"J'avais l'impression d'être transpercée par du courant" : des personnes "électro-hypersensibles" en lutte contre les compteurs Linky

Le tribunal de grande instance de Tours a demandé mardi le retrait du compteur Linky chez treize particuliers, pour raisons médicales.

Manifestation anti-Linky à Yutz, en Moselle, le 26 mars 2018
Manifestation anti-Linky à Yutz, en Moselle, le 26 mars 2018 (MAXPPP)

Véronique a été diagnostiquée "électro-hypersensible" en 2017, date à laquelle cette femme de 51 ans a accepté l'installation d'un compteur Linky chez elle, près de Lille. Dès la première nuit après la pose du compteur, des symptômes sont apparus. "J'avais l'impression d'être transpercée par du courant", explique-t-elle. Comme d'autres personnes qui se disent "électro-hypersensibles", Véronique décrit une situation invivable.

Plus de 400 personnes ont saisi la justice fin juin pour empêcher la pose de compteurs Linky, ou demander à ce qu'ils soient enlevés. Le tribunal de Nanterre doit se prononcer vendredi 2 août sur leur situation. Mardi 30 juillet, treize plaignants de la région Centre ont obtenu gain de cause, pour raison médicale, et vont voir leurs compteurs Enedis, filiale d'EDF, retirés.

Je n'ai jamais eu de problèmes de sommeil, je n'ai jamais pris de cachets pour dormir. Et là le compteur Linky arrive, et je deviens insomniaque.Véroniqueà franceinfo

Après la pose du compteur Linky à son domicile, Véronique a "attrapé des plaques sur le visage". "J'ai paniqué. Je me suis demandé ce qui m'arrivait". En présentant un certificat médical, sa plainte contre Enedis a plus de chances d'aboutir, selon son avocat.

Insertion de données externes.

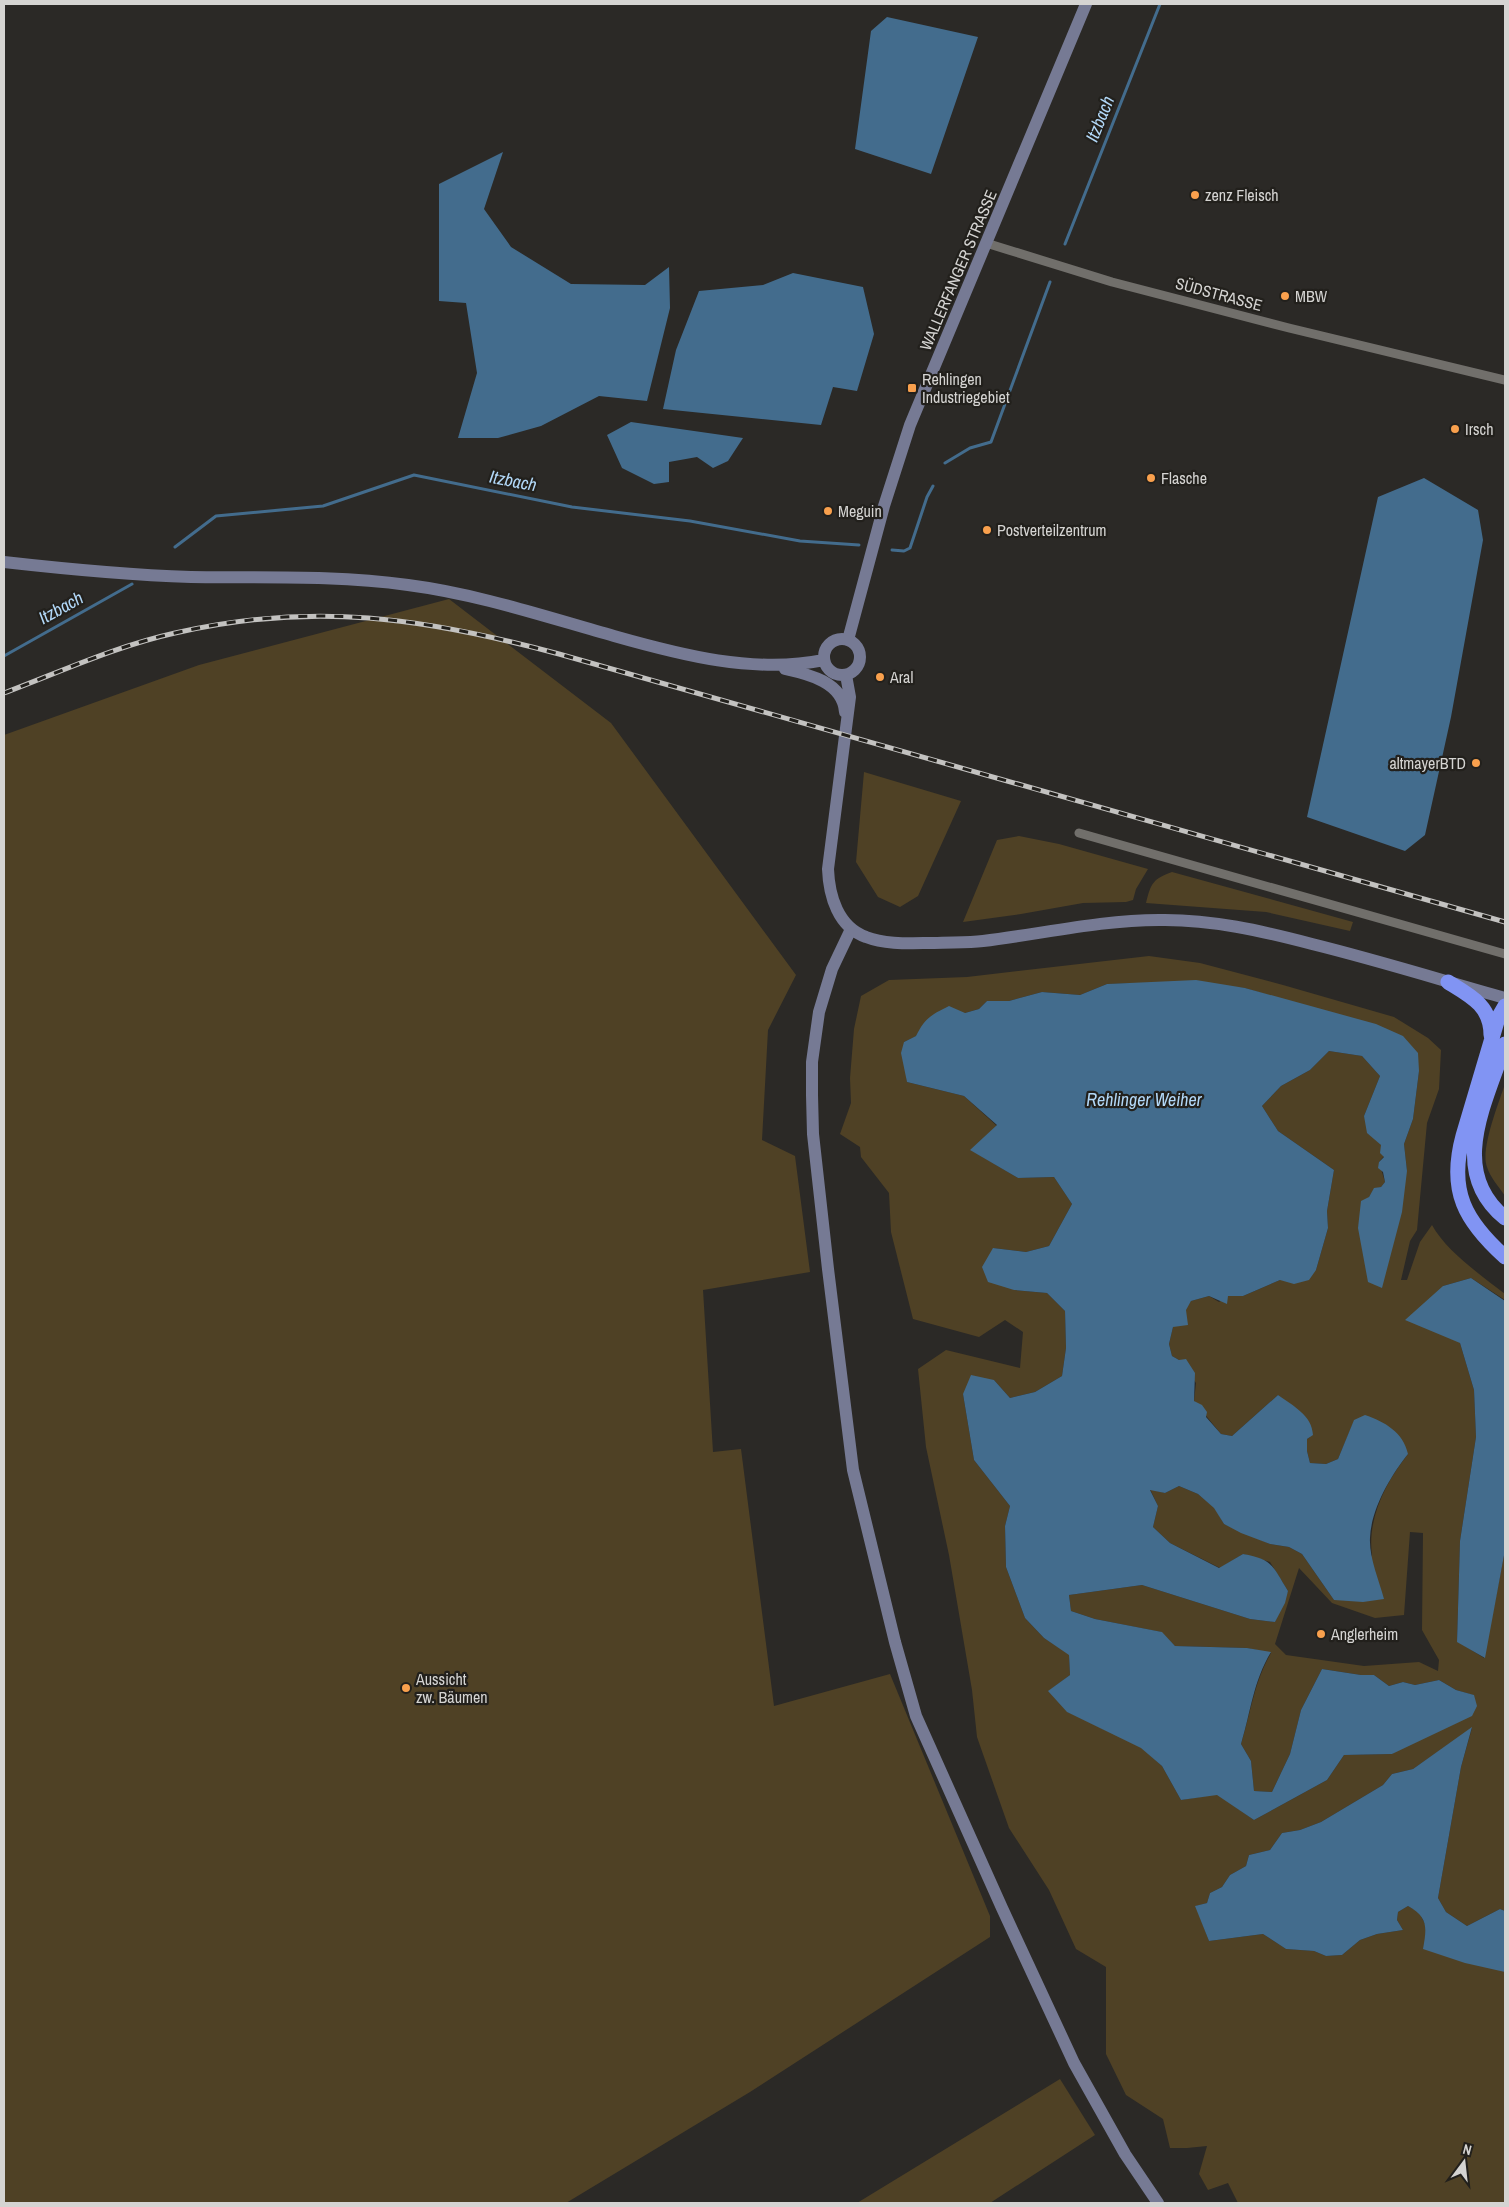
<svg xmlns="http://www.w3.org/2000/svg" width="1509" height="2207" viewBox="0 0 1509 2207" font-family="'Archivo Narrow',sans-serif">
  <style>
    .green { fill: #4f4125; fill-rule: evenodd }
    .water { fill: #436c8d }
    .lines { fill: none; stroke-linecap: round; stroke-linejoin: round }
    .stream { stroke: #436c8d; stroke-width: 3 }
    .street { stroke: #716f6b; stroke-width: 9 }
    .secondary { stroke: #767a94; stroke-width: 12 }
    .highway { stroke: #8194f3; stroke-width: 15 }
    .rail-casing { stroke: #c3c2c0; stroke-width: 5 }
    .rail { stroke: #22201c; stroke-width: 3; stroke-dasharray: 9; stroke-linecap: butt }
    .poi-dot { fill: #f9a04d; stroke: #22201c; stroke-width: 2 }
    .labels { text-anchor: middle; stroke-width: 4.5; stroke-linejoin: round; paint-order: stroke }
    .poi-label { font-size: 16px; fill: #d5d4d2; stroke: #22201c; text-anchor: start }
    .street-label { font-size: 16px; fill: #d5d4d2; stroke: #22201c }
    .water-label { font-size: 18px; font-style: italic; fill: #b2d8f8; stroke: #22201c }
  </style>
  <rect width="100%" height="100%" fill="#2b2926"/>
  <!-- green -->
  <path class="green" d="M449,599L611,723L796,975L768,1030L762,1140L795,1156L810,1272L703,1290L713,1452L741,1449L774,1706L890,1674L990,1916V1937L750,2092L566,2203H4V735L199,665Z
    M864,772L961,801L918,896L900,907L878,897L856,862Z
    M1019,836L1059,844L1148,869L1136,889L1133,900L1126,902L1083,903L1021,914L963,922L997,840Z
    M1172,872L1353,922L1350,931L1266,912L1146,903C1151,883 1153,879 1172,872Z
    M1149,956L1200,963L1283,985L1394,1017L1428,1038L1441,1050L1439,1089L1427,1123L1417,1230L1410,1241L1401,1280H1407L1420,1242L1432,1225C1446,1251 1482,1276 1505,1294V1300L1471,1278L1443,1286L1474,1390L1476,1437L1460,1541L1457,1641L1484,1658L1505,1550V1911L1500,1909L1467,1926L1446,1912L1438,1898L1461,1767L1472,1728L1413,1769L1392,1774L1383,1785L1321,1822L1300,1830L1282,1833L1270,1850L1249,1855L1246,1866L1230,1875L1222,1887L1210,1893L1207,1903L1196,1906L1209,1941L1263,1934L1286,1949L1314,1951L1326,1956L1342,1955L1360,1940L1377,1934L1403,1930L1397,1920L1398,1912L1408,1906L1419,1912L1427,1928L1505,1972V2203H1238L1228,2183L1208,2190L1199,2174L1207,2146L1187,2148H1170L1163,2119L1126,2095L1106,2054V1967L1076,1949L1049,1890L1009,1828L977,1737L972,1690L949,1555L926,1447L918,1369L946,1350L1020,1368L1023,1332L1005,1320L979,1337L913,1319L891,1232L889,1193L861,1157L860,1147L840,1134L851,1103L850,1078L854,1029L861,996L889,980L967,977ZM1140,983L1245,988L1281,999L1419,1071L1413,1119L1404,1144L1407,1171L1358,1228L1369,1197L1374,1189L1381,1187L1385,1182L1379,1162L1384,1156L1381,1145L1364,1116L1380,1076L1362,1056L1329,1051L1310,1070L1281,1086L1262,1106L1278,1131L1334,1170L1327,1211L1328,1228L1316,1270L1280,1280L1243,1296H1228L1219,1302L1209,1296L1191,1301L1173,1327L1169,1344L1172,1356L1179,1360L1196,1383L1194,1401L1221,1434L1232,1436L1278,1395L1310,1437L1307,1439V1451L1310,1463L1326,1464L1338,1459L1354,1421L1408,1454C1386,1482 1367,1518 1372,1555L1334,1600L1302,1554L1289,1547L1270,1544L1224,1524L1215,1508L1198,1494L1179,1486L1165,1493L1150,1489L1158,1506L1153,1527L1170,1543L1220,1568L1243,1554L1270,1562L1288,1591L1275,1622L1250,1619L1142,1585L1069,1595L1071,1611L1095,1619L1161,1632L1175,1646L1247,1648L1271,1653C1254,1682 1251,1712 1241,1744L1251,1761L1254,1791L1272,1792L1290,1754L1301,1710L1322,1669L1361,1675H1374L1389,1686L1403,1682L1415,1685L1439,1680L1456,1690L1473,1695L1392,1754L1344,1755L1327,1780L1254,1820L1217,1794L1181,1800L1162,1766L1141,1747L1068,1712L1049,1691L1070,1675L1069,1654L1044,1638L1025,1618L1006,1567L1005,1526L1010,1506L974,1460L963,1394L994,1380L1010,1398L1035,1392L1062,1376L1066,1348L1065,1311L1047,1293L1014,1290L993,1248L1026,1252L1049,1246L1072,1204L1054,1177L1018,1178L971,1150L997,1126L964,1096L907,1082L904,1042L965,1013L979,1009L987,1001H1009L1042,992L1080,995L1107,984ZM1410,1532L1423,1533L1422,1630L1439,1660L1438,1671L1419,1662L1364,1666L1286,1655L1275,1644L1299,1568L1332,1603L1375,1618L1404,1615Z
    M1505,1084V1196C1499,1187 1490,1177 1487,1167C1480,1150 1499,1102 1505,1084Z
    M1060,2079L1095,2135L990,2203H857Z"/>
  <!-- water -->
  <path class="water" d="M887,17L978,37L931,174L855,149L871,31Z
    M503,152L484,209L511,247L571,284L645,285L669,267L670,308L647,401L599,396L541,426L498,438H458L477,373L466,303L439,301V184Z
    M793,273L863,287L874,334L857,391L833,387L821,425L663,409L676,350L699,291L763,285Z
    M631,422L743,438L728,461L713,468L697,457L669,462V482L654,484L622,468L607,435Z
    M1424,478L1478,510L1483,540L1451,717L1425,835L1405,851L1307,817L1378,497Z
    M1196,980L1245,988L1376,1024L1403,1036L1418,1053L1419,1071L1413,1119L1404,1144L1407,1171L1402,1212L1382,1288L1368,1282L1358,1228L1361,1201L1369,1197L1374,1188L1381,1187L1385,1182L1383,1172L1378,1168L1379,1162L1384,1157L1380,1153L1381,1145L1367,1133L1364,1116L1380,1076L1362,1056L1329,1051L1310,1070L1281,1086L1262,1106L1278,1131L1334,1170L1327,1211L1328,1228L1316,1270L1309,1280L1294,1284L1280,1280L1243,1296H1228L1227,1304L1209,1296L1191,1301L1186,1310L1188,1325L1173,1327L1169,1344L1172,1356L1179,1360L1186,1359L1195,1373L1194,1401L1202,1405L1207,1412L1206,1417L1221,1434L1232,1436L1278,1395C1293,1406 1312,1415 1313,1435L1307,1439V1451L1310,1463L1326,1464L1338,1459L1354,1420L1365,1415C1385,1422 1403,1432 1408,1454C1391,1475 1371,1509 1370,1538C1369,1558 1379,1580 1384,1599L1363,1602L1334,1600L1302,1554L1289,1547L1270,1544L1241,1533L1224,1524L1214,1508L1198,1494L1179,1486L1165,1493L1150,1490L1158,1506L1153,1527L1170,1543L1219,1568L1243,1554C1273,1559 1273,1567 1288,1591L1285,1603L1275,1622L1250,1619L1142,1585L1069,1595L1071,1611L1095,1619L1162,1632L1175,1646L1247,1648L1271,1652C1253,1682 1251,1711 1241,1744L1251,1761L1254,1791L1272,1792L1290,1754L1301,1710L1322,1669L1361,1675H1374L1389,1686L1403,1682L1415,1685L1439,1680L1456,1690L1474,1695L1477,1706L1472,1716L1392,1754L1344,1755L1327,1780L1254,1820L1217,1795L1181,1800L1162,1766L1141,1748L1067,1712L1048,1691L1070,1675L1069,1655L1044,1638L1025,1618L1006,1567L1005,1526L1010,1506L974,1460L963,1394L971,1375L994,1380L1010,1398L1035,1392L1062,1376L1066,1348L1065,1311L1047,1293L1014,1290L988,1282L982,1267L993,1248L1026,1252L1049,1246L1072,1204L1054,1177L1018,1178L970,1150L997,1125L964,1096L907,1082L901,1053L904,1042L916,1036C925,1018 931,1015 949,1006L965,1013L979,1009L987,1001H1009L1042,992L1080,995L1107,984Z
    M1471,1278L1505,1301V1550L1485,1658L1457,1642L1460,1541L1476,1437L1474,1390L1460,1343L1405,1320L1443,1286Z
    M1472,1727L1461,1767L1438,1898L1446,1912L1467,1926L1500,1909L1505,1911V1972L1465,1963L1423,1949C1427,1927 1428,1917 1408,1906L1398,1912L1397,1920L1403,1930L1377,1934L1360,1940L1342,1955L1326,1956L1314,1951L1286,1949L1263,1934L1209,1941L1195,1906L1207,1903L1210,1893L1222,1887L1230,1875L1246,1866L1249,1855L1270,1850L1282,1833L1300,1830L1321,1822L1383,1785L1392,1774L1413,1769Z"/>
  <g class="lines">
    <!-- stream -->
    <path class="stream" d="M1065,244L1160,4
      M945,463L970,448L991,442L1050,282
      M175,547L216,516L323,506L414,475L572,507L690,521L800,541L859,545
      M892,550L904,551L910,548L927,497L933,486
      M4,656L132,584"/>
    <!-- street -->
    <path class="street" d="M986,243L1112,282L1289,328L1505,380
      M1079,833L1505,954"/>
    <!-- secondary -->
    <path class="secondary" d="M4,562C66,569 128,575 191,577C263,578 336,575 408,585C478,594 546,617 614,636C681,655 754,674 824,660
      M824 657a18 18 0 1 1 36 0a18 18 0 1 1-36 0Z
      M848,640L884,506L910,425L1086,4
      M785,669C808,674 843,682 845,712
      M846,675L850,697L828,869C829,896 838,927 866,937C886,945 913,943 934,943C950,942 967,943 983,941C1042,934 1100,920 1159,920C1211,919 1262,931 1312,944C1377,960 1441,980 1505,998
      M851,929L832,969L819,1012L812,1062V1095L813,1134L828,1269L853,1470L895,1642L916,1716L1002,1908L1074,2063L1125,2154L1158,2203"/>
    <!-- highway -->
    <path class="highway" d="M1448,982C1471,996 1491,1006 1491,1035
      M1505,1006L1498,1018L1463,1136C1448,1191 1465,1221 1505,1257
      M1505,1044C1486,1102 1447,1171 1505,1218"/>
    <!-- rail casing -->
    <g class="rail-casing">
      <path id="rail" d="M4,693C60,672 116,646 175,633C313,601 425,618 559,654L1505,922"/>
    </g>
    <!-- rail -->
    <use href="#rail" class="rail"/>
  </g>
  <!-- markers -->
  <g class="poi-dot">
    <circle cx="1195" cy="195" r="5"/>
    <circle cx="1285" cy="296" r="5"/>
    <rect x="907" y="383" width="10" height="10" rx="2.5"/>
    <circle cx="1455" cy="429" r="5"/>
    <circle cx="1151" cy="478" r="5"/>
    <circle cx="828" cy="511" r="5"/>
    <circle cx="987" cy="530" r="5"/>
    <circle cx="880" cy="677" r="5"/>
    <circle cx="1476" cy="763" r="5"/>
    <circle cx="1321" cy="1634" r="5"/>
    <circle cx="406" cy="1688" r="5"/>
  </g>
  <g class="labels">
    <!-- poi labels -->
    <g class="poi-label">
      <text x="1205" y="201">zenz Fleisch</text>
      <text x="1295" y="302">MBW</text>
      <text x="922" y="385">Rehlingen<tspan x="922" dy="18">Industriegebiet</tspan></text>
      <text x="1465" y="435">Irsch</text>
      <text x="1161" y="484">Flasche</text>
      <text x="838" y="517">Meguin</text>
      <text x="997" y="536">Postverteilzentrum</text>
      <text x="890" y="683">Aral</text>
      <text x="1466" y="769" text-anchor="end">altmayerBTD</text>
      <text x="1331" y="1640">Anglerheim</text>
      <text x="416" y="1685">Aussicht<tspan x="416" dy="18">zw. Bäumen</tspan></text>
    </g>
    <!-- street labels -->
    <g class="street-label">
      <text transform="translate(958 270) rotate(-67)" y="6">WALLERFANGER STRASSE</text>
      <text transform="translate(1219 294) rotate(15)" y="6">SÜDSTRASSE</text>
    </g>
    <!-- water labels -->
    <g class="water-label">
      <text transform="translate(1100 119) rotate(-68)" y="6">Itzbach</text>
      <text transform="translate(513 481) rotate(11)" y="6">Itzbach</text>
      <text transform="translate(61 608) rotate(-29)" y="6">Itzbach</text>
      <text x="1144" y="1106">Rehlinger Weiher</text>
    </g>
  </g>
  <!-- border -->
  <rect width="1509" height="2207" fill="none" stroke="#d5d4d2" stroke-width="10"/>
  <!-- north arrow -->
  <g transform="translate(1464 2162) rotate(15)" stroke="#22201c" stroke-width="4" paint-order="stroke">
  <path d="M0-4L9 19L0 12L-9 19Z" fill="#d5d4d2"/>
  <text y="-8" font-size="14" font-weight="bold" text-anchor="middle" fill="#d5d4d2">N</text>
  </g>
</svg>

Depuis son appartement parisien, Marie-Claude affirme ressentir les mêmes gênes. Cette retraitée n'a pas été reconnue "électro-hypersensible", mais elle se bat depuis quatre ans pour empêcher l'installation d'un compteur. "J'ai fait une demande par huissier express. Enedis a été suffisamment impressionné. Jusqu'à présent, on ne m'a pas installé de compteur Linky", explique-t-elle.

J'habite un immeuble collectif à Paris. Tout l'immeuble est truffé de compteurs.Marie-Claude, retraitée parisienneà franceinfo

Marie-Claude ne supporte plus les ondes. Elle s'est même débarrassée de son smartphone. Mais c'est inutile, selon elle, si Enedis n'est pas condamné à retirer tous les compteurs présents dans son immeuble.